= Source extract =

* * * *

President Gotabhaya Rajapakse’s government grandiosely celebrated Sri Lanka’s 72nd Independence Day on February 4—the day marking the formal handing over of political power by Britain’s colonial rulers to the pliant bourgeoisie.

The media published articles on the significance of Independence Day, but cautiously covered up the deplorable record of the more than seven decades of capitalist rule in Sri Lanka.

A one-page article in the Daily Mirror headlined “72 years after independence, where are we now?” noted: “When we gained Independence it was the classic model of moving up towards prosperity. Alas, it did not work out that way…”

Referring to the social inequality between rich and poor, regional economic disparities and corrupt politicians, the columnist insisted, however, that “despite many stresses and strains over the years, [the country] has survived, and even at times, flourished.”

A Sunday Times editorial asked, “Is there much to celebrate?” and disingenuously answered, “Despite the criticism, and some nostalgically yearning for the past, the country’s positives are many.”

Notwithstanding the propagation of these false hopes, there was no semblance of enthusiasm for Independence Day amongst workers and the poor. On the contrary, Colombo’s streets, over the past weeks, have seen thousands of young workers and students demanding their rights.

Last week alone, thousands of workers from the Petroleum Corporation, housing and archaeology departments, the dengue eradication campaign and trainee teachers, demonstrated outside the Presidential Secretariat. These workers have been sacked by Rajapakse’s new government over the past two months. A day before the February 4 celebration, and the day after it, thousands of students marched in Colombo demanding job guarantees and decent education facilities.

These demonstrations are a continuation of protests and strikes that began under the previous unity government of President Maithripala Sirisena and Prime Minister Ranil Wickremesinghe. Confronted with this rising social opposition, the discredited government was torn apart.

* * * *

= Dataset content =
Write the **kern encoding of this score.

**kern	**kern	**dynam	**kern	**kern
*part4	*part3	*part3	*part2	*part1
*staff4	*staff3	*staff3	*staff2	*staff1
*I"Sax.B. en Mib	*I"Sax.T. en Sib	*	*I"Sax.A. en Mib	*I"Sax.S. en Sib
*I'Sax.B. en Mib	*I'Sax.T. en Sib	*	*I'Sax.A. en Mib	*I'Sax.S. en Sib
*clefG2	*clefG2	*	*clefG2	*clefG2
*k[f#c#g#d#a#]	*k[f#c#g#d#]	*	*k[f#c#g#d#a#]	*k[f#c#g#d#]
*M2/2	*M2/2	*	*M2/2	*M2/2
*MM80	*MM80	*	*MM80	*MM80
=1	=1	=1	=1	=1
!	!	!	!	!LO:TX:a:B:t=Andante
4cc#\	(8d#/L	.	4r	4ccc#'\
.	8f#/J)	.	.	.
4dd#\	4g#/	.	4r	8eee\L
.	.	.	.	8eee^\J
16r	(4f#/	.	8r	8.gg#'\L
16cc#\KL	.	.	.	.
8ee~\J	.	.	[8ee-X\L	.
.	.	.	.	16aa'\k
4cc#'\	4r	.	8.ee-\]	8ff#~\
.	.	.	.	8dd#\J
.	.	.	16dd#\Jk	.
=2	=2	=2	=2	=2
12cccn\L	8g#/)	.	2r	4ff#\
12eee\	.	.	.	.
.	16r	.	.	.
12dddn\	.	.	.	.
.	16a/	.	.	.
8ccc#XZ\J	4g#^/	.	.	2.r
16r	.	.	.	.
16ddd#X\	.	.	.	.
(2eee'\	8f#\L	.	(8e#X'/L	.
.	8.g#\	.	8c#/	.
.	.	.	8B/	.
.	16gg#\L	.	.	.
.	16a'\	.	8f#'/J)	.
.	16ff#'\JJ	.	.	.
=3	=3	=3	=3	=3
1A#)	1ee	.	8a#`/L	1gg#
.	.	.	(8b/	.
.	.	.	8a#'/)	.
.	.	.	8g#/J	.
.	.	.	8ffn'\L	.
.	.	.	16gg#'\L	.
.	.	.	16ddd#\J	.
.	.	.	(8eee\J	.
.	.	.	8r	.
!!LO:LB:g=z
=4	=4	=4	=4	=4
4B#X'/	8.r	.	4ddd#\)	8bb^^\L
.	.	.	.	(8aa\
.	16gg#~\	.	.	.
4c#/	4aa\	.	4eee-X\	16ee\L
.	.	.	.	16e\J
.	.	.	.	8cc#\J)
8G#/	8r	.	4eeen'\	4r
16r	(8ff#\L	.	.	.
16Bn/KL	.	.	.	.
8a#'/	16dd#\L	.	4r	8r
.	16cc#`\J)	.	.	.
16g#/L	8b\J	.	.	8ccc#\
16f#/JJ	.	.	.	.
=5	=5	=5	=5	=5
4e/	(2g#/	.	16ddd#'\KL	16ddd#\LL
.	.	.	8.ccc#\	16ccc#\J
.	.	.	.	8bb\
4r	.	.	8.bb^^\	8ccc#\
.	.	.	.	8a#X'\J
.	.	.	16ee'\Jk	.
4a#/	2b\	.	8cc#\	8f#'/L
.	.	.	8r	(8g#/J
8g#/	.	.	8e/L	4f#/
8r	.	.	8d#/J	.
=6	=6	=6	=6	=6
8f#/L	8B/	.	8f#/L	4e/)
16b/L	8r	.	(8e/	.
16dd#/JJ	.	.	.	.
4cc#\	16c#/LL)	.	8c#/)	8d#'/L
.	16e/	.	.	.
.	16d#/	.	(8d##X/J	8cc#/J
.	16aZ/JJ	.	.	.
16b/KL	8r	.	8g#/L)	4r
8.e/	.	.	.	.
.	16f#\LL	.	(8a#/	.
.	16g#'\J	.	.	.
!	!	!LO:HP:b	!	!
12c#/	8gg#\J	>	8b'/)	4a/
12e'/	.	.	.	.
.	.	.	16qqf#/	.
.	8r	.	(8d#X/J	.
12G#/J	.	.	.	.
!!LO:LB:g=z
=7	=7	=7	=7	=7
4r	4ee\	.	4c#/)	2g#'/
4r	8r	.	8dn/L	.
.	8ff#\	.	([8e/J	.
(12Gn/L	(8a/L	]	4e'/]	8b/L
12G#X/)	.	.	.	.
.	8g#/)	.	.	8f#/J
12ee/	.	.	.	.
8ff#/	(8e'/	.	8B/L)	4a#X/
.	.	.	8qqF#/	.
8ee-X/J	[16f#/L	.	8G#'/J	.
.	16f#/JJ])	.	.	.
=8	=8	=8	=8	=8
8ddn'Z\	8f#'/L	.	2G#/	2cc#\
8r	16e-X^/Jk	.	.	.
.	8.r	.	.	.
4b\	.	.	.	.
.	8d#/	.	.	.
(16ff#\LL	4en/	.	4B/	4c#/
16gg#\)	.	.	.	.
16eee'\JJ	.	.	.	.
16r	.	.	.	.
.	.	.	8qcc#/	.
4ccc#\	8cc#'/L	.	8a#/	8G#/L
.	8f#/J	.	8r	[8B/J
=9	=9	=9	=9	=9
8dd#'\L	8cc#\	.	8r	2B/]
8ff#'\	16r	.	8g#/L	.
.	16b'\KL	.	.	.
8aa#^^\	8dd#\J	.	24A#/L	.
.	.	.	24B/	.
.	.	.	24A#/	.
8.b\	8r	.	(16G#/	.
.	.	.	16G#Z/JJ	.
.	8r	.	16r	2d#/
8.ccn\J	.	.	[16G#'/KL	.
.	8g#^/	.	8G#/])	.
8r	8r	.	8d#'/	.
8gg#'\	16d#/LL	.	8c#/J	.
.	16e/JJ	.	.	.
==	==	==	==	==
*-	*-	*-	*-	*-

* * * *

= Given exercise 1 =
Using the Independence Day article, say whether each statement agrees with it. Answer yes or no for each and quote the deciding words.
(a) Sri Lanka's 72nd Independence Day fell on February 4.
(b) The Sunday Times ran a one-page article headlined "72 years after independence, where are we now?"
(c) Students marched in Colombo both the day before and the day after the February 4 celebration.
= Given exercise 2 =
According to the Independence Day article, where did the sacked workers demonstrate last week?

= Task answer 1 =
(a) Yes: "Sri Lanka’s 72nd Independence Day on February 4"
(b) No: "A one-page article in the Daily Mirror headlined “72 years after independence, where are we now?”"
(c) Yes: "A day before the February 4 celebration, and the day after it, thousands of students marched in Colombo"

= Task answer 2 =
Outside the Presidential Secretariat.